STARKE, Fla. (AP) — A man convicted of killing two people in 1991 on Wednesday became the third inmate executed in Florida since the state resumed carrying out the death penalty after a hiatus.

Fifty-three-year-old Patrick Hannon was put to death with a chemical injection and pronounced dead at 8:50 p.m. at Florida State Prison in Starke, the office of Florida’s governor said. The execution was carried out shortly after the U.S. Supreme Court denied a pair of last minute appeals by lawyers for the inmate.

Hannon, who was convicted of slashing one man’s throat and fatally shooting another in 1991, was the third inmate put death since the state resumed executions in August, following changes made to its death penalty sentencing law. The law now requires a unanimous jury vote for a death sentence.

The U.S. Supreme Court had previously found that Florida’s old sentencing law, which did not require unanimity, to be unconstitutional. However, the new sentencing law did not affect Hannon’s case because the state’s high court ruled that those decided before 2002 were not eligible for relief.

Hannon was convicted in 1991 of two counts of first-degree murder for the slayings of Brandon Snider and Robert Carter.

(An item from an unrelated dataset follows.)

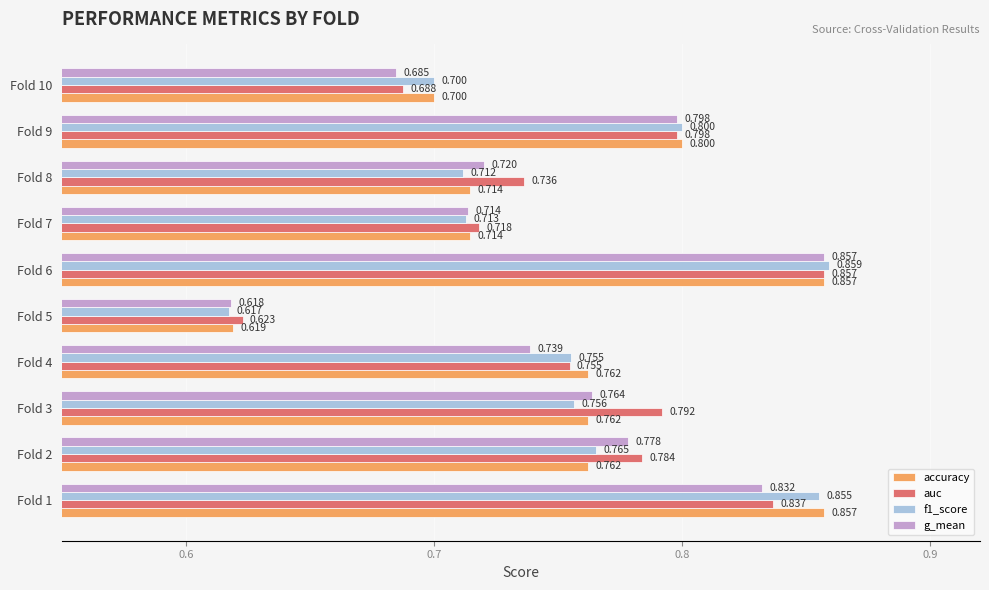

Is the value of f1_score at Fold 10 greater than the value of accuracy at Fold 7?

No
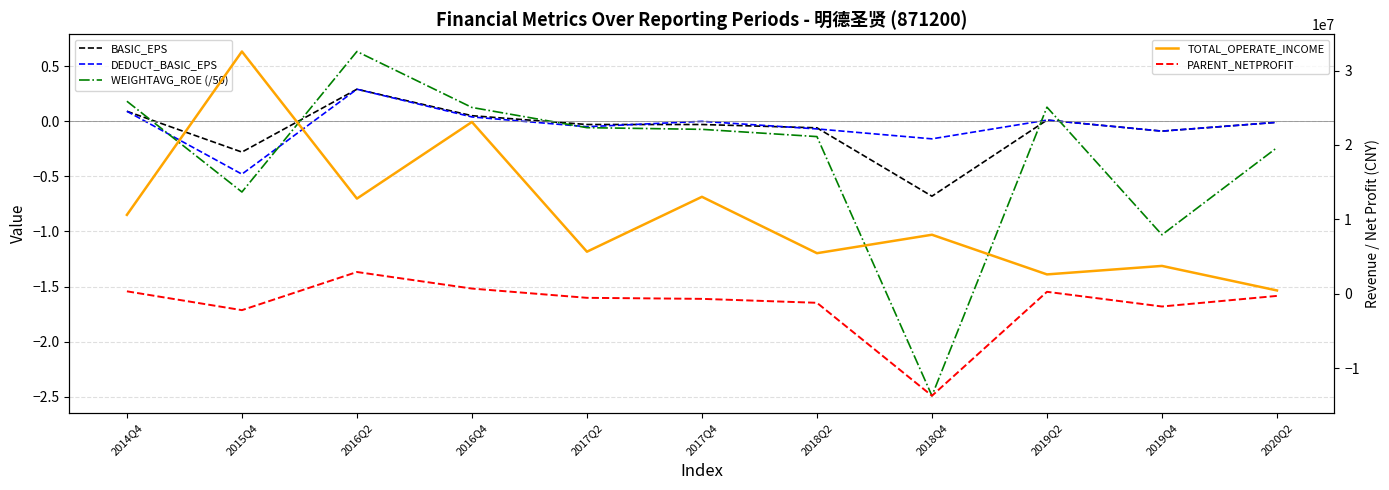

Which series has the largest range (max minus min)?

TOTAL_OPERATE_INCOME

It was in January 1991 when Hannon and two other men went to Snider’s apartment in Tampa.

Hannon’s friend, Jim Acker, initially attacked Snider with a knife, according to authorities. Prosecutors said the attacks were motivated by Snider’s vandalizing of Acker’s sister’s apartment. Snider was “eviscerated” by the initial stabbing, according to court documents, and Hannon sliced his throat, nearly cutting off the victim’s head.

Snider’s roommate, Robert Carter, was also home and fled the violence to an upstairs bedroom, where Hannon dragged him out from under a bed and shot him six times, the jury found.

Hannon’s jury recommended death unanimously after finding him guilty of both killings.

His requests for a halt to his execution to the Florida Supreme Court have been denied. Hannon had asked for a new sentencing phase, citing recent changes to Florida’s death sentencing system.

Florida Supreme Court Justice Barbara Pariente, who dissented from the rest of the court, wrote that the jury was not given enough information to make an informed decision in Hannon’s sentencing phase.